TÂCHES À EFFECTUER ▸
(1) Recopiez, dans le texte sur les guinguettes, le passage allant de « C'est pour cette » jusqu'à « l'importation de vin. ».
(2) Répondez à ces questions d'après le texte sur les guinguettes :
(a) Avant 1860, à quel mur s'arrêtait la capitale ?
(b) Dans quel journal trouve-t-on en 1816 une publicité pour La Mère radis ?
(c) Combien de personnes se rendent chaque dimanche à la guinguette de la Mère Radis ?
(3) Rédigez la suite du texte sur les guinguettes, en reprenant après sa dernière phrase.

TEXTE FOURNI ▸
───
Avant 1860, Paris était moins étendu qu'aujourd'hui : la capitale s'arrêtait au mur des Fermiers généraux, dont le tracé se retrouve en partie le long des actuelles lignes 2 et 6 du métro. Au-delà de ces frontières (marquées par des barrières), l'octroi, une taxe sur les marchandises en vigueur à l'époque, n'était plus perçue.
C'est pour cette raison que se développèrent dès le XVIIIe siècle, en banlieue proche, des lieux de fête bucoliques qu'on appelait les guinguettes, dont les propriétaires n'avaient pas à payer de taxe sur l'importation de vin.
Les plus fameuses se situaient sur les barrières de la ville, à Montparnasse et à la Courtille principalement, mais aussi dans les villages de Belleville, de Ménilmontant, à Suresnes, à Robinson ou encore à Nogent-sur-Marne.
Les jours de repos, surtout en été, les Parisiens venaient pour y manger, y boire et parfois y danser. Parmi ces lieux de détente, souvent situés sous les arbres ou en bordure de l'eau, de véritables institutions émergèrent, en même temps qu'une certaine concurrence entre elles.
On trouve par exemple en 1816 dans La Gazette de France une publicité agressive pour un établissement de la Villette (actuel 19e arrondissement) appelé La Mère radis, que l'article n'hésite pas à qualifier de « nouvelle Providence des ivrognes » :
« Il n'est bruit, depuis la Courtille jusqu’aux Porcherons, que de la Mère Radis ; sa gloire est fixée, sa vogue établie et sa fortune en bon train. Tous les dimanches, trois mille personnes vont se réjouir à sa guinguette ; elle a éclipsé Desnoyers, et bientôt on ne parlera plus de Ramponeau.
Son vin et ses gibelottes font fureur parmi le peuple. Un artisan ne peut pas décemment se griser autre part que chez la Mère Radis ; la vue seule de sa cuisine et de sa cave est déjà un spectacle : vingt-huit feuillettes de vin suffisent à peine chaque jour à désaltérer ses habitués ; des clapiers entiers viennent s’ensevelir dans ses vastes casseroles ; des veaux, dans toute leur dimension, rôtissent sur ses immenses broches ; quatre carrés de laitues suffisent à peine à remplir la vaste cuve qui lui sert de saladier : en approchant de ses fourneaux, ou croirait voir la cuisine de Gargantua.
La riche imagination de Cervantès peut à peine donner l’idée de la guinguette de la Mère Radis, et le vorace Sancho-Pança eût déserté les noces de Gamache et la fameuse marmite dont l’écume était si substantielle, pour venir se régaler à la Villette chez cette nouvelle Providence des ivrognes. »
───
LIGNES DE DONNÉES ▸

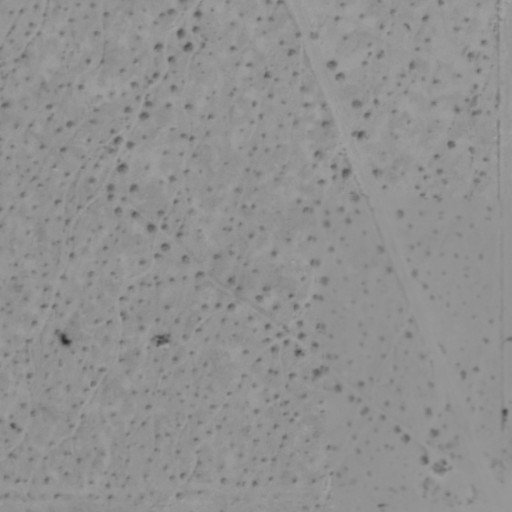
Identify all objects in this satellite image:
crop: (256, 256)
───
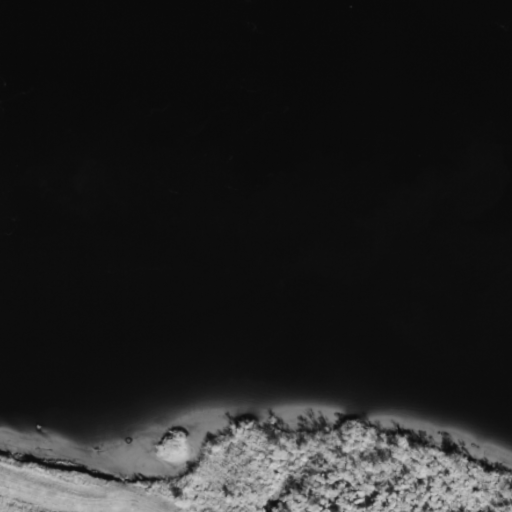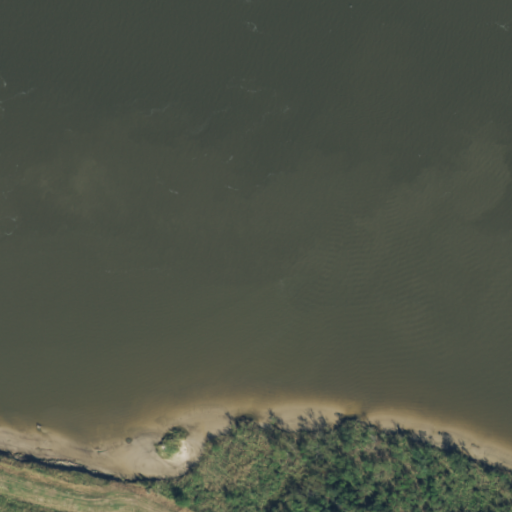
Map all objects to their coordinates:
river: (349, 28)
───
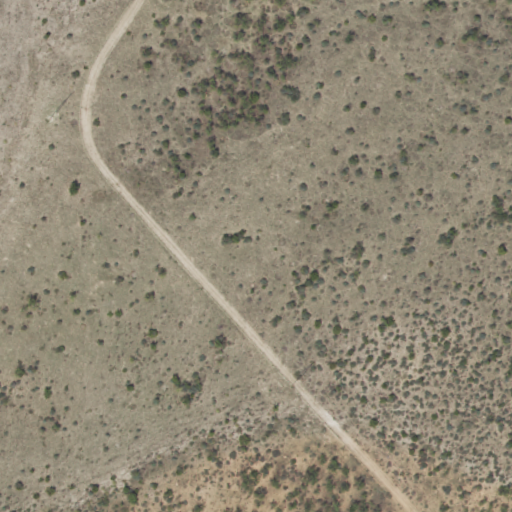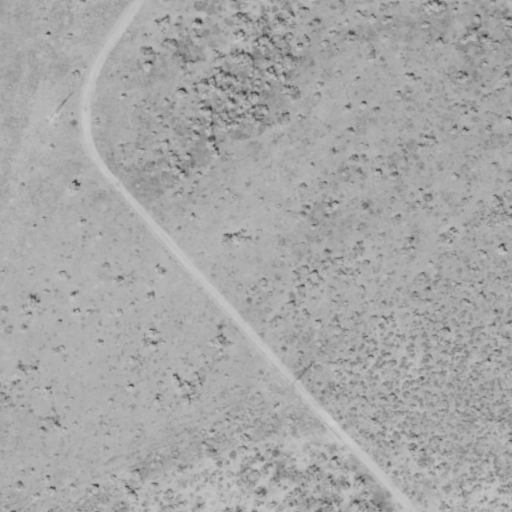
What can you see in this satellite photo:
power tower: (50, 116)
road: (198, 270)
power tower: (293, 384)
───
LES RÉPONSES ▸
(1)
C'est pour cette raison que se développèrent dès le XVIIIe siècle, en banlieue proche, des lieux de fête bucoliques qu'on appelait les guinguettes, dont les propriétaires n'avaient pas à payer de taxe sur l'importation de vin.

(2)
(a) Au mur des Fermiers généraux.
(b) Dans La Gazette de France.
(c) Trois mille personnes.

(3)
En 1829, Le Journal des débats donne un aperçu de l'ambiance chaleureuse d'un autre établissement de renom, le Jardin de la Chaumière, célèbre pour son bal, et situé sur la barrière de Montparnasse :
« Quand vous approchez, vous entendez d'abord le bruit des instruments, plus près les voix des musiciens qui annoncent les figures, plus près encore des rires et des chuchotements. Vous entrez : jeunes gens, jeunes filles, violons, arbres, quinquets, tout danse ou semble danser dans ce jardin, tant il y a de mouvement dans cette musique, de gaîté dans ces danseurs, de frémissement dans ces feuillages, de reflet dans ces lumières cachées sous la verdure.
Vous écoutez çà et là : on parle de femmes, de thèses, de modes, de politique. Ici, des déclarations et des aveux d'amour ; là, les philippiques qu'on ferait si on était à la tribune ; parfois aussi, quelques mots de droit [...] ; et tout cela, amour ou politique, animé de je ne sais quel esprit de jeunesse qui donne une sorte de grâce à toute cette confusion […]. »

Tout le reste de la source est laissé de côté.